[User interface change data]
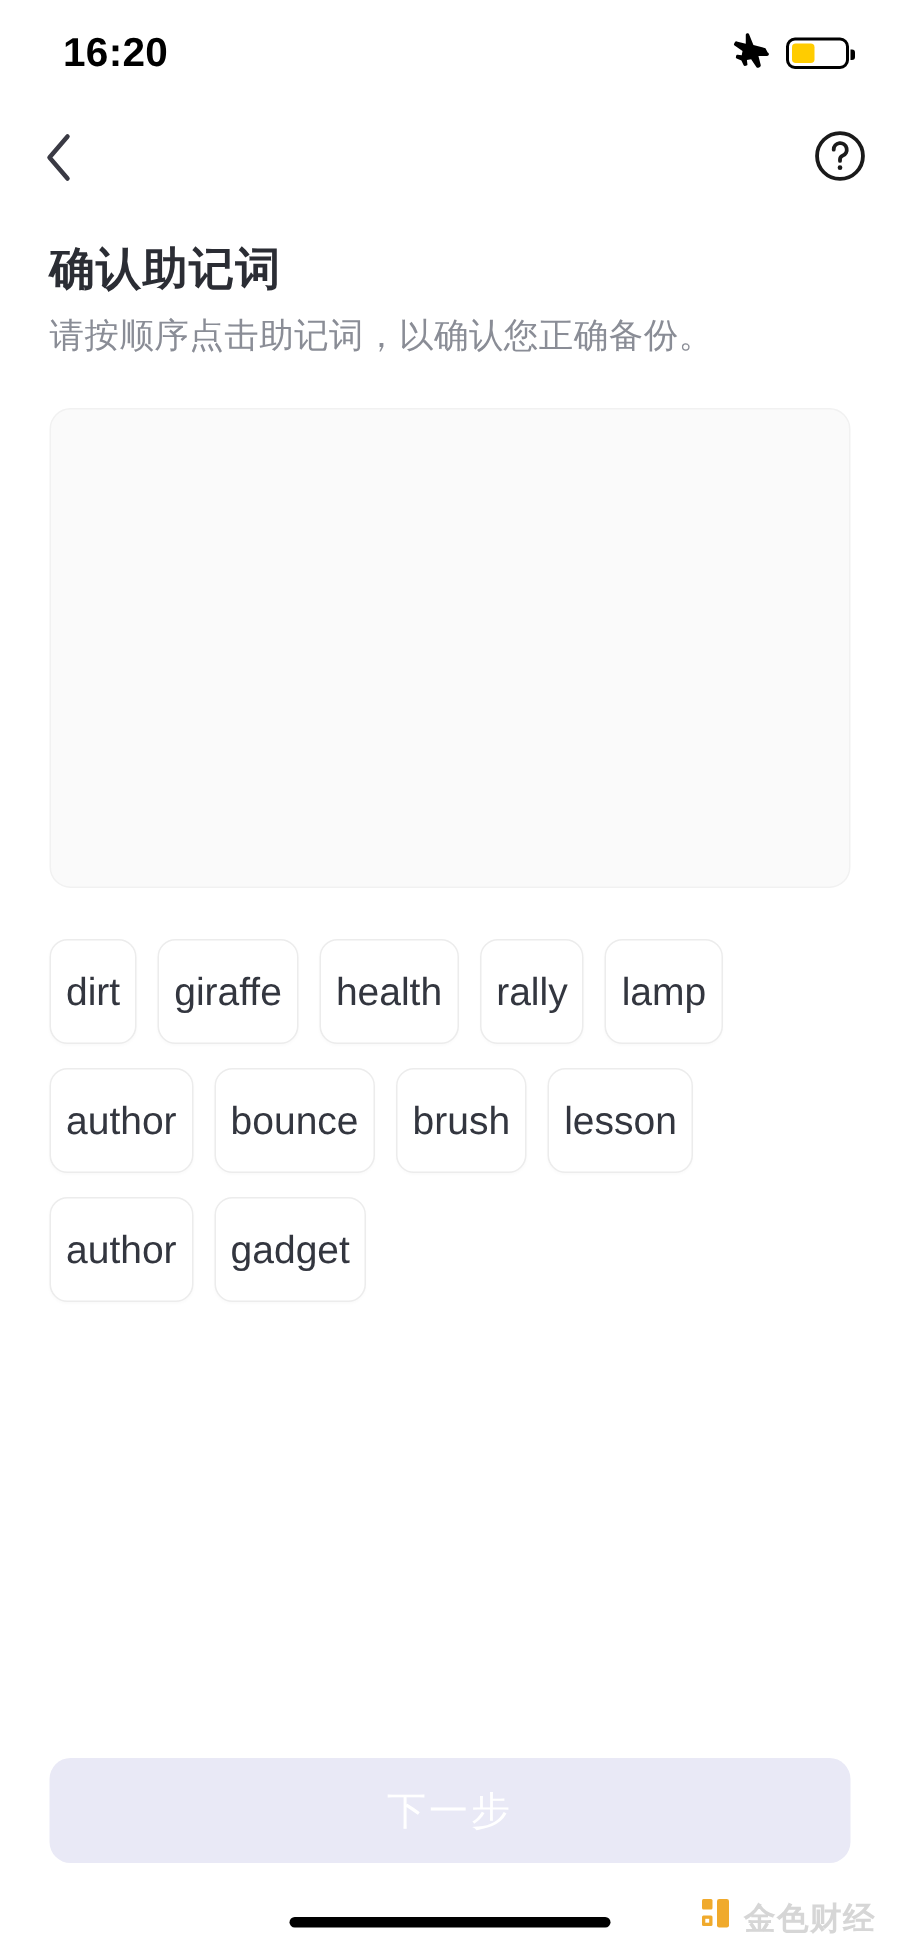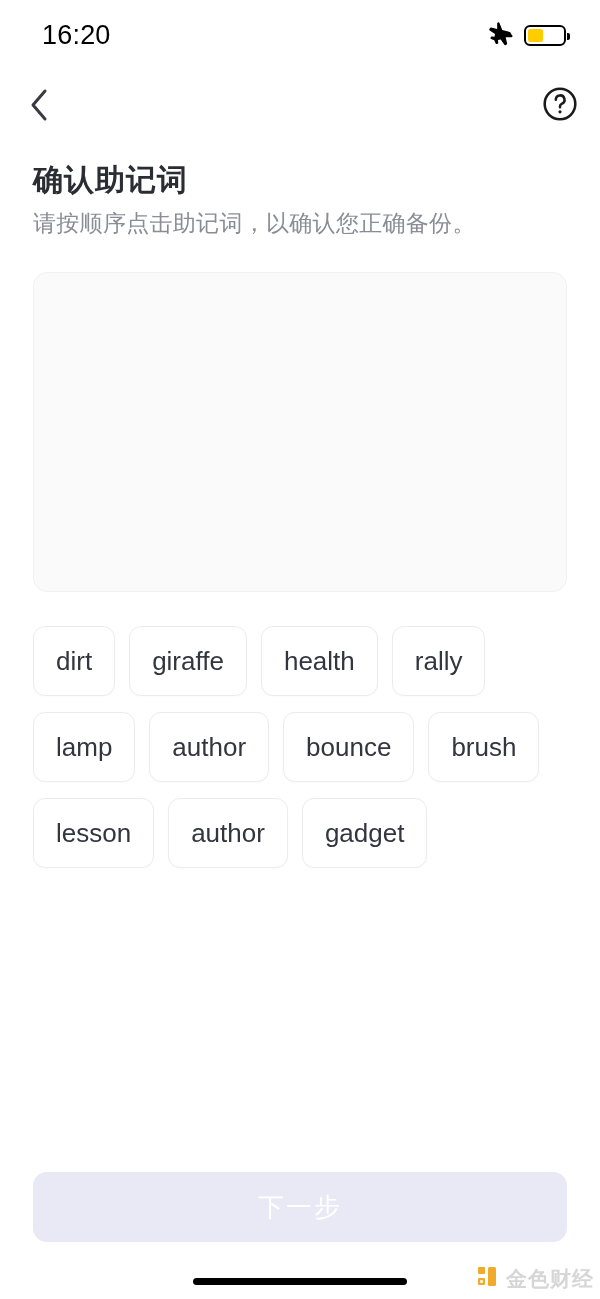--- a/index.html
+++ b/index.html
@@ -22,21 +22,21 @@
     width: 600px;
     height: 70px;
     display: flex;
     align-items: center;
     justify-content: space-between;
     padding: 0 34px 0 42px;
     box-sizing: border-box;
   }
   .status-time {
     font-size: 27px;
-    font-weight: normal;
+    font-weight: bold;
     color: #000000;
     letter-spacing: 0.2px;
   }
   .status-right {
     display: flex;
     align-items: center;
     gap: 11px;
   }
   .airplane-icon { display: block; }
   .battery {
@@ -137,21 +137,21 @@
     width: 534px;
     display: flex;
     flex-wrap: wrap;
     gap: 16px 14px;
   }
   .word-chip {
     background: #ffffff;
     border: 1px solid #ececec;
     border-radius: 12px;
     height: 70px;
-    padding: 0 22px;
+    padding: 0 10px;
     display: flex;
     align-items: center;
     justify-content: center;
     font-size: 26px;
     color: #33363f;
     box-sizing: border-box;
     cursor: pointer;
     box-shadow: 0 1px 2px rgba(0,0,0,0.02);
   }
 
@@ -179,21 +179,21 @@
     top: 1278px;
     width: 214px;
     height: 7px;
     background: #000000;
     border-radius: 4px;
   }
 
   
   .watermark {
     position: absolute;
-    right: 6px;
+    right: 16px;
     bottom: 6px;
     display: flex;
     align-items: flex-end;
     gap: 6px;
     opacity: 0.95;
   }
   .watermark-text {
     font-size: 21px;
     color: #d4d4d4;
     font-weight: bold;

§ WHAT THE EXERCISE ASKS
Skip the pictures, then write out every entry exactly.

§ OUTPUT FOR THIS EXERCISE
--- a/index.html
+++ b/index.html
@@ -22,21 +22,21 @@
     width: 600px;
     height: 70px;
     display: flex;
     align-items: center;
     justify-content: space-between;
     padding: 0 34px 0 42px;
     box-sizing: border-box;
   }
   .status-time {
     font-size: 27px;
-    font-weight: normal;
+    font-weight: bold;
     color: #000000;
     letter-spacing: 0.2px;
   }
   .status-right {
     display: flex;
     align-items: center;
     gap: 11px;
   }
   .airplane-icon { display: block; }
   .battery {
@@ -137,21 +137,21 @@
     width: 534px;
     display: flex;
     flex-wrap: wrap;
     gap: 16px 14px;
   }
   .word-chip {
     background: #ffffff;
     border: 1px solid #ececec;
     border-radius: 12px;
     height: 70px;
-    padding: 0 22px;
+    padding: 0 10px;
     display: flex;
     align-items: center;
     justify-content: center;
     font-size: 26px;
     color: #33363f;
     box-sizing: border-box;
     cursor: pointer;
     box-shadow: 0 1px 2px rgba(0,0,0,0.02);
   }
 
@@ -179,21 +179,21 @@
     top: 1278px;
     width: 214px;
     height: 7px;
     background: #000000;
     border-radius: 4px;
   }
 
   
   .watermark {
     position: absolute;
-    right: 6px;
+    right: 16px;
     bottom: 6px;
     display: flex;
     align-items: flex-end;
     gap: 6px;
     opacity: 0.95;
   }
   .watermark-text {
     font-size: 21px;
     color: #d4d4d4;
     font-weight: bold;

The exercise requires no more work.